Si les citoyens grecs considèrent les problématiques environnementales comme une priorité, ce n’est pas le cas de leurs représentants politiques, qui ne les ont quasiment pas évoquées lors des dernières élections législatives. Ce n’est qu’à l’occasion des incendies de forêts et des inondations de l’été 2023 que la question surgit dans le débat public grec. Les médias qui tentent d’aborder le sujet se cantonnent à une approche simpliste, et sont parfois confrontés à des poursuites juridiques.

À l’approche des élections législatives de mai et juin 2023, les partis politiques du pays ne se soucient quasiment pas de l’écologie. Les termes “environnement” ou “changement climatique” n’ont, à peu de choses près, pas été prononcés lors des discours préélectoraux (moins de 0,5 %). Lors de l’ultime débat télévisé entre les chefs des principaux partis, les problématiques environnementales ont brillé par leur absence.

* **Données disponibles**:
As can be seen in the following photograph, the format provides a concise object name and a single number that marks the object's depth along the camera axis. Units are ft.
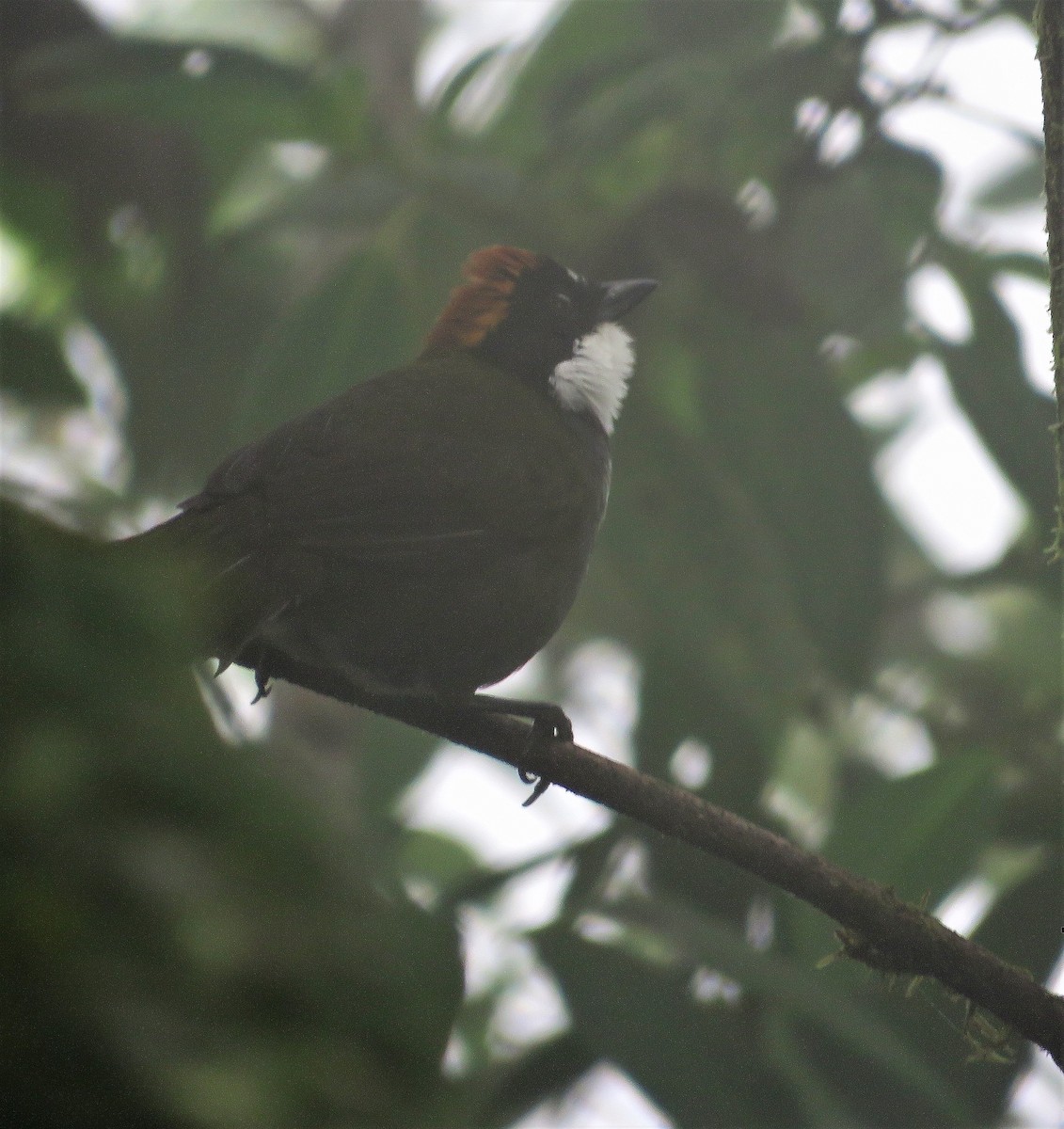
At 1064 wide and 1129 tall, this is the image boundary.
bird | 16.87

* **Consigne**: Poursuivez l'extrait sur la place de l'environnement dans la politique grecque à partir de sa dernière phrase.

* **Réponse attendue**:
Cette tendance semble aller à l’encontre des priorités du peuple grec. La dernière édition de l’enquête Eurobaromètre démontre que 94 % des Grecs estiment que “résoudre les problématiques environnementales et lutter contre le changement climatique est indispensable à l’amélioration de la santé publique”. Un autre sondage mené par Metron Analysis révèle que 29 % des Grecs considèrent le changement climatique comme la plus grande menace pour la planète aujourd’hui. En ce qui concerne leur propre pays toutefois, le coût de la vie et la situation économique sont au sommet de la liste des préoccupations, et la destruction environnementale n’arrive qu’en troisième position (9%).  

Ces chiffres pourraient en partie expliquer les échecs que subissent les partis verts en Grèce. Lors des élections en juin, les Verts écologistes ont décroché 0,41 % des voix (21 188), tandis que l’alliance Prasino + Mov (“Verte + Mauve”) a reçu 0,3 % des votes (15 725).  

En comparaison, le parti climatosceptique et conspirationniste d’extrême droite Niki (“Victoire”), a remporté 3,69% des votes et obtenu 10 sièges au sein du Parlement grec. L’un des articles hébergés sur son site affirme qu’en “prenant pour cible les émissions de dioxyde de carbone, la théorie du changement climatique est devenue le dispositif permettant le maintien du statu quo mondial en termes de pouvoir et de distribution des richesses”.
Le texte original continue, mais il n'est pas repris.